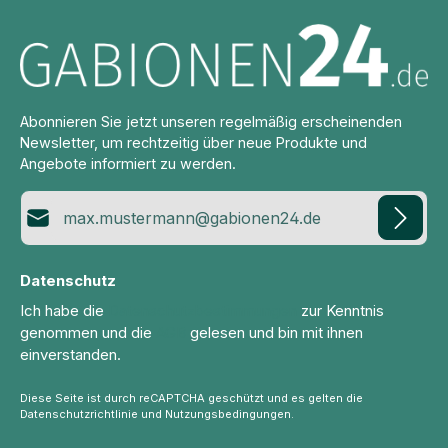
Abonnieren Sie jetzt unseren regelmäßig erscheinenden
Newsletter, um rechtzeitig über neue Produkte und
Angebote informiert zu werden.
E-Mail-Adresse*
Datenschutz
Ich habe die
Datenschutzbestimmungen
zur Kenntnis
genommen und die
AGB
gelesen und bin mit ihnen
einverstanden.
Diese Seite ist durch reCAPTCHA geschützt und es gelten die
Datenschutzrichtlinie
und
Nutzungsbedingungen
.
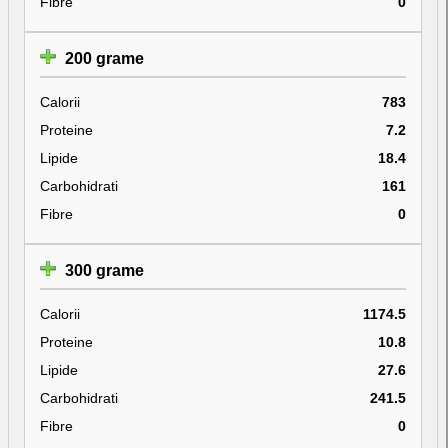
Fibre
0
200 grame
Calorii
783
Proteine
7.2
Lipide
18.4
Carbohidrati
161
Fibre
0
300 grame
Calorii
1174.5
Proteine
10.8
Lipide
27.6
Carbohidrati
241.5
Fibre
0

• • • •

If a line holds an image, leave the image out; retype everything else in the entries exactly.

◆ **Exercise response**
Abonnieren Sie jetzt unseren regelmäßig erscheinenden
Newsletter, um rechtzeitig über neue Produkte und
Angebote informiert zu werden.
E-Mail-Adresse*
Datenschutz
Ich habe die
Datenschutzbestimmungen
zur Kenntnis
genommen und die
AGB
gelesen und bin mit ihnen
einverstanden.
Diese Seite ist durch reCAPTCHA geschützt und es gelten die
Datenschutzrichtlinie
und
Nutzungsbedingungen
.
Fibre
0
200 grame
Calorii
783
Proteine
7.2
Lipide
18.4
Carbohidrati
161
Fibre
0
300 grame
Calorii
1174.5
Proteine
10.8
Lipide
27.6
Carbohidrati
241.5
Fibre
0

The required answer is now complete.